「ISO400万」で暗闇くっきり

 肉眼では漆黒の闇にしか見えないアフリカのサバンナ。徐々にデジカメの感度を上げていくと、草や木が見えてくる。走り込んできたシマウマもカラー画像でくっきりと映る──。

超高感度イメージセンサーを搭載したキャノンの多目的カメラと、撮影した画像

 ソニーと同じく、CMOSイメージセンサーの高性能化を突き詰めているのがキヤノンだ。同社が2015年12月に発売した多目的カメラ「ME20F-SH」は最新のイメージセンサーを搭載し、最大ISO400万相当の高感度を実現。「0.0005ルクス以下」という、星しかない夜空より格段に暗い闇夜でも、カラー動画の撮影が可能だという。「ISO400万相当の感度を実現したCMOSイメージセンサーは、おそらく世界初。ダントツの機能や特徴を持つセンサーの開発で違いを出していく」。キヤノンの市川武史・半導体デバイス要素開発センター所長は意気込む。

 これまでキヤノンは、自社製デジカメ用にCMOSイメージセンサーを開発・生産してきた。ところがカメラ市場は縮小が続き、従来路線を維持するだけではスマホ向けなどに強いソニーなどとの差を縮められない。そこで、超高感度に特化するなど、特徴あるセンサーで新たな用途を模索する。

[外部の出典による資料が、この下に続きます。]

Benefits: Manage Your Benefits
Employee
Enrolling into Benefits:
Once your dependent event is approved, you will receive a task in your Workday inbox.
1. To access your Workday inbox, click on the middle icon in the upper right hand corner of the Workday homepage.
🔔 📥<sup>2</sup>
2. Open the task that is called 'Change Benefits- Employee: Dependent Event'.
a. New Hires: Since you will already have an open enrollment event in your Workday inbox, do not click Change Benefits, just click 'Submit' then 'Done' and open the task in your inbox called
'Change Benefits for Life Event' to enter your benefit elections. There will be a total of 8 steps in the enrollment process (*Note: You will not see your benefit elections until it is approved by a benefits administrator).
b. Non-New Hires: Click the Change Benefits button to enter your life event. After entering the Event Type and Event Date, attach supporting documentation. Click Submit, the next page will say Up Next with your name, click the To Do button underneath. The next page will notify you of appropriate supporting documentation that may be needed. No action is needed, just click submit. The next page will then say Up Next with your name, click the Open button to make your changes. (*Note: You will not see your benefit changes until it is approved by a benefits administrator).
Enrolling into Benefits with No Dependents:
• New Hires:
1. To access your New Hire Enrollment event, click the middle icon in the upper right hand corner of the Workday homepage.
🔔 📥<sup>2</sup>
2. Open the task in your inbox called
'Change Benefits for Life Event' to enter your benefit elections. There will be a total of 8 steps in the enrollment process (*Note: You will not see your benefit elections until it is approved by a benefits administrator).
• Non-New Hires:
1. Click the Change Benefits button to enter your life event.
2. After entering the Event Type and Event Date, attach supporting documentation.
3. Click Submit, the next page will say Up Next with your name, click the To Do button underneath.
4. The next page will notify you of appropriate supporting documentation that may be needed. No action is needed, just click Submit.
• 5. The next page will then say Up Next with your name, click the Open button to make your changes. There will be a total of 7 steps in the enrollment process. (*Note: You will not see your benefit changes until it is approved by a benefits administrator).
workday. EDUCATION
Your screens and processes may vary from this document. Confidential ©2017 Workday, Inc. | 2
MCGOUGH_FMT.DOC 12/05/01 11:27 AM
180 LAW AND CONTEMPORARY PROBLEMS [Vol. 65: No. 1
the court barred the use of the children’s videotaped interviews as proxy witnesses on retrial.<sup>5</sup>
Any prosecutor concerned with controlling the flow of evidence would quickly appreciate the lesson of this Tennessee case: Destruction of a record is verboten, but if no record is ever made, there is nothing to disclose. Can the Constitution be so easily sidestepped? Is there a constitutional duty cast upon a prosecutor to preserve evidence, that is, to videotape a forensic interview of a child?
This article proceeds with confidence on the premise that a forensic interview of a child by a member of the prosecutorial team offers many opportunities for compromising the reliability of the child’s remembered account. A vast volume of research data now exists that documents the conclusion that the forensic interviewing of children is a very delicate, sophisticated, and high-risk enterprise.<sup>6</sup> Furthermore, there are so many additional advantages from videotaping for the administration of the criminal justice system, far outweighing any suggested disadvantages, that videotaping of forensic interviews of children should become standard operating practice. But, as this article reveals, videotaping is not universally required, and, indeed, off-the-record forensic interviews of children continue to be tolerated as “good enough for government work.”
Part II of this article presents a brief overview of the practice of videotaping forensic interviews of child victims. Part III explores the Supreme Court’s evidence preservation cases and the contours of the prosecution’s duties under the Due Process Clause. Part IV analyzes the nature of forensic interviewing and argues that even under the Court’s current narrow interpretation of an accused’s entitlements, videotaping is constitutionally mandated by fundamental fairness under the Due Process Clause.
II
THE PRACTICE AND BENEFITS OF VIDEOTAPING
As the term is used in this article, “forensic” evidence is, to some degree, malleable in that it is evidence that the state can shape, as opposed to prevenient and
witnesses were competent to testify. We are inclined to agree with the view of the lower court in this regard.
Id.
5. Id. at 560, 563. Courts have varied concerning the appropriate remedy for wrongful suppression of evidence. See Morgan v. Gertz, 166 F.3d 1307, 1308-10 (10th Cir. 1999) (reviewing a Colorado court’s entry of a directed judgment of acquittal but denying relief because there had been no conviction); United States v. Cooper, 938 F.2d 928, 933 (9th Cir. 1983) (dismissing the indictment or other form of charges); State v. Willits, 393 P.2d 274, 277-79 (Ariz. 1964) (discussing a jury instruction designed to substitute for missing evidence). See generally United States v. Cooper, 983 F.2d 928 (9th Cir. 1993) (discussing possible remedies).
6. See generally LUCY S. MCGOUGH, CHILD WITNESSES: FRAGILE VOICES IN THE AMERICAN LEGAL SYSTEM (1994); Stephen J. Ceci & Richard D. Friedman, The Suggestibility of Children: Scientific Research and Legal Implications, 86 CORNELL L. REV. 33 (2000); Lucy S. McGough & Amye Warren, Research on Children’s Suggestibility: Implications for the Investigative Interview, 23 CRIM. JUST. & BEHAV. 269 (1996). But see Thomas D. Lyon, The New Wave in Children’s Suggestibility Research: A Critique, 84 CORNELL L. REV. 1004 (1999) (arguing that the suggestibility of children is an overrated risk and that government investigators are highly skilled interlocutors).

 キヤノンが2015年、監視カメラ世界最大手のスウェーデンのアクシスコミュニケーションズを約3300億円で買収したのも、その一環。監視カメラに加え、海中撮影や天体観測など、多目的に使える独自のイメージセンサーを開発していく方針だ。

IoT時代の重要なセンサーに

 次の課題は、イメージセンサーに「認識技術」を搭載すること。画像を記録する「目」の機能に加え、撮影したモノの状態を把握できる「頭脳」への進化が期待されている。

 ソニーは2015年10月、ベルギーのベンチャー、ソフトキネティックシステムズの買収を発表した。イメージセンサーを使い、撮影した対象物までの距離を測定できる「測距技術」が強みだ。

 従来のイメージセンサーに測距技術を組み合わせることで、クルマの自動運転やドローンによる空撮、3D地図作製などでの利用に大きな進化をもたらす見込みだ。

 近い将来、自動運転車がイメージセンサーの主要な用途として急浮上する。事故を防ぐには、多数のイメージセンサーで周囲の状況や障害物までの距離を的確に把握することが不可欠だ。ソニーは既に、車載カメラ分野への参入を発表。自動車メーカーなどとの議論を始めており、耐熱性や感度などを強化した車載用イメージセンサーの評価や改良を進めている。キヤノンも「車載カメラ市場への参入を検討している」(市川所長)。

 ガートナーの予測では、CMOSイメージセンサーの市場拡大が続く。2015年時点は99億ドル規模のCMOSイメージセンサーの世界市場は、2019年には136億ドルに拡大する予測だ。

 社会インフラの高度化や自動運転など、IoT(モノのインターネット)の本格普及で、イメージセンサーの用途はさらに広がる。肉眼を超えた機能を持つイメージセンサーが活躍する場面は、格段に増えていく。